Cela dit, tout ici est sympathique. La culpabilité de revoir le chien aimant qu’il a fallu piquer parce qu’il a fini par mordre le voisin mauvais, les parents le laissant montrer les crocs sans répliquer eux-mêmes. L’acte manqué sur la photographie en communiantes de sa grand-mère et de sa grand-tante, la préférée de leurs parents qui ont gravement lésé son aïeule, laquelle « pour ôter je ne sais quelle salissure [...] a pris une éponge / l’a imbibée de je ne sais quel détergent / et d’un seul geste / a gommé la moitié de son propre visage ». L’aveu que jeune homme pris par les livres il ennuyait les filles – son grand amour lui réservant le rôle de confident.

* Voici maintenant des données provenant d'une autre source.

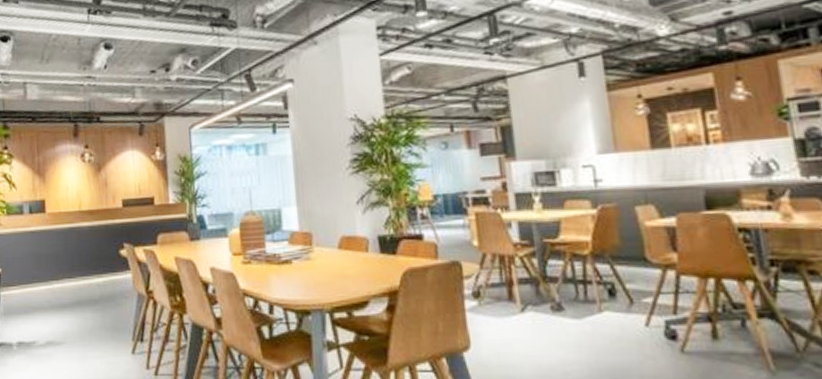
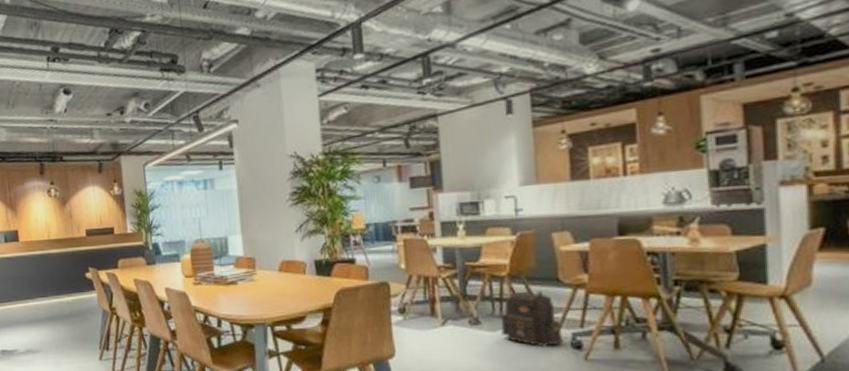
backpack: none [585,270,657,336] -> present [500,289,564,346]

Devant « une photo de l’enfant que j’ai été […]/ celui que je vois / c’est l’objet de ma mère / sa chose docile / et sans volonté / celui qui avait capitulé // […] tout rappelle ma mère / c’est son visage à elle qui affleure à la surface / de l’enfant », me remonte l’image plus serrée de quelques crans par Proust des traits du fils profanant le visage maternel.

 

Anecdotes dessalées de leur piquant anecdotique par la prise de vue au large sinon grand angle (le court instant où quand « le bus franchit le fleuve la ville s’entrouvre […] / offre un horizon par où les nuages peuvent s’empiler », celui encore plus bref où un fou au volant a failli le tuer), les instantanés de sa vie récente remplacent les vieilles photographies à questionner. « Un pas / perdu / une chaussure à boucle / un peu vieillotte / sabotage d’ombre / la chaussure n’a rien à faire sur ce sol […] // le pouls des sous-bois ». 

 

Delphine Bretesché, fine guêpe, accompagne l’ouvrage de quelques coups de crayon, d’un bric-à-brac pêle-mêle de vie ordonnée par l’écriture.